O ENCANTAMENTO DO APRENDIZ
Maurício Cintrão
 
 
Os únicos olhos verdes que conheci de perto pertenciam à Gabriela. Foi um conhecer quase bíblico, daqueles que abrem o mar e multiplicam as estrelas. Não chegou a ser digno de citação de santo porque era a minha estréia no mundo namorador. Historicamente, não passou de uma preliminar de São Paulo e Coríntios. No meu imaginário, entretanto, quase chegou lá.

Pois os olhos da Gabi eram lindos. E apresentavam tonalidades variáveis, conforme o humor e a paisagem. Eu a conheci tranqüila, na Ilhabela. À beira-mar, seus olhos azulavam durante o dia e ganhavam tons de esmeralda nas noites estreladas. Pareciam faróis quando olhavam para mim, furta-cor, frutas coloridas.

Magnetizado pelo seu olhar, eu me iluminava todo até mesmo quando seus olhos perdiam a cor. Certa tarde, ela brigou em casa e os olhos acinzentaram. Fiquei encantado com a mudança e culpado pelo encantamento. Pois ela chorou feito criança depois da briga, escondendo em meus braços o rosto e os olhos vermelhos.

Olhos que povoaram aquelas noites insones do final de férias e emprestaram cores aos sonhos despertos do menino amorenado. Sem eles eu não tinha fome, eu não tinha nada. Era como se não pudesse enxergar mais o mundo se não fosse acompanhado pelos olhos ora verdes, ora multicoloridos da Gabriela enamorada.

Menina corajosa que aceitou meu noviciado com os olhos doces de quem vê além das cores primárias. E que me disse pela primeira vez (foram tantas as primeiras vezes naqueles poucos dias) que eu olhava castanho com olhos de quem devora a alma.
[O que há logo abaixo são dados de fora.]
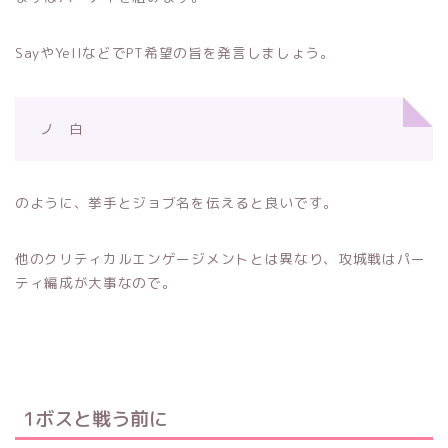
SayやYellなどでPT希望の旨を発言しましょう。
ノ 白
のように、挙手とジョブ名を伝えると良いです。
他のクリティカルエンゲージメントとは異なり、攻城戦はパー
ティ編成が大事なので。
1ボスと戦う前に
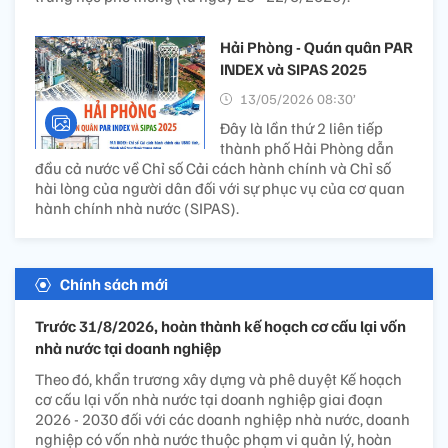
Hải Phòng - Quán quân PAR
INDEX và SIPAS 2025
13/05/2026 08:30’
Đây là lần thứ 2 liên tiếp
thành phố Hải Phòng dẫn
đầu cả nước về Chỉ số Cải cách hành chính và Chỉ số
hài lòng của người dân đối với sự phục vụ của cơ quan
hành chính nhà nước (SIPAS).
Chính sách mới
Trước 31/8/2026, hoàn thành kế hoạch cơ cấu lại vốn
nhà nước tại doanh nghiệp
Theo đó, khẩn trương xây dựng và phê duyệt Kế hoạch
cơ cấu lại vốn nhà nước tại doanh nghiệp giai đoạn
2026 - 2030 đối với các doanh nghiệp nhà nước, doanh
nghiệp có vốn nhà nước thuộc phạm vi quản lý, hoàn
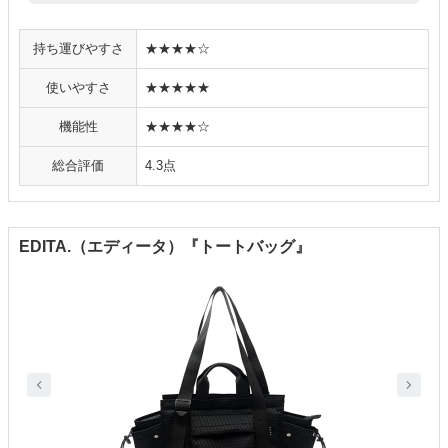
持ち運びやすさ
★★★★☆
使いやすさ
★★★★★
機能性
★★★★☆
総合評価
4.3点
EDITA.（エディータ）『トートバッグ』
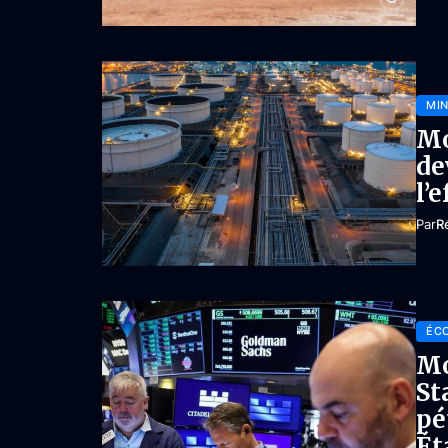
MIN
Mo
de
l’
Par
R
ÉC
Mo
St
pé
Ét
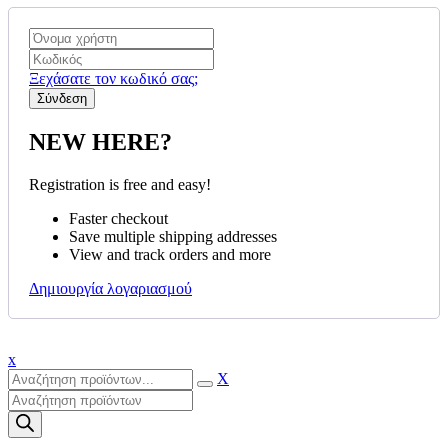
Ξεχάσατε τον κωδικό σας;
NEW HERE?
Registration is free and easy!
Faster checkout
Save multiple shipping addresses
View and track orders and more
Δημιουργία λογαριασμού
x
X
Products
search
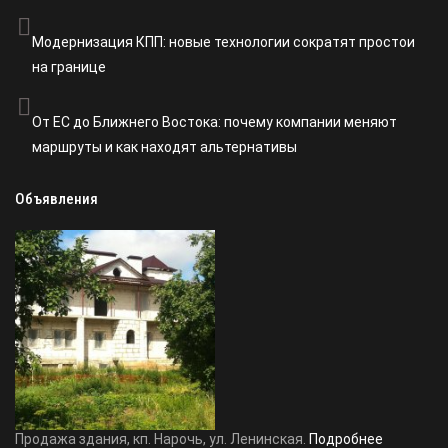
Модернизация КПП: новые технологии сократят простои
на границе
От ЕС до Ближнего Востока: почему компании меняют
маршруты и как находят альтернативы
Объявления
Продажа здания, кп. Нарочь, ул. Ленинская.
Подробнее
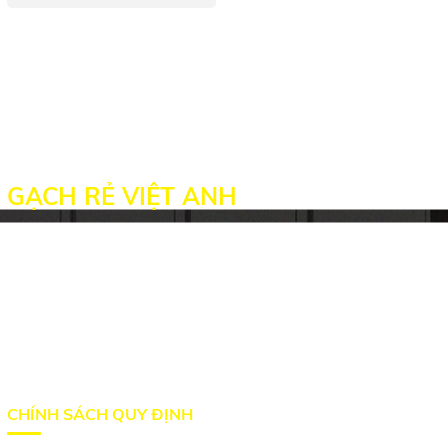
GẠCH RẺ VIỆT ANH
Địa chỉ: 1828A Tỉnh Lộ 10, P. Tân Tạo, Bình Tân, TP. HCM
Hotline: 0932.776.533 - 0342.506.352
Email: pvthiep80@gmail.com
Website: gachrevietanh.com
Website: gachcaocap.vn
CHÍNH SÁCH QUY ĐỊNH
E me olhava com suas pupilas divertidas como quem pede para ser devorada. E eu devorava entre olhares coloridos e beijos estrelados.

Na última vez em que nos vimos, era noite em São Paulo. Eu não sabia, até então, que as mulheres trazem nos olhos venezianas de suas intenções. Pois as sombras descoloridas daquele olhar tristonho me ensinaram. Entre tantas formas de anunciar um final, a falta de brilho disse ali, longe da praia e de todos os meus sonhos, que os olhos de arco-íris nunca mais emprestariam cor às minhas fantasias.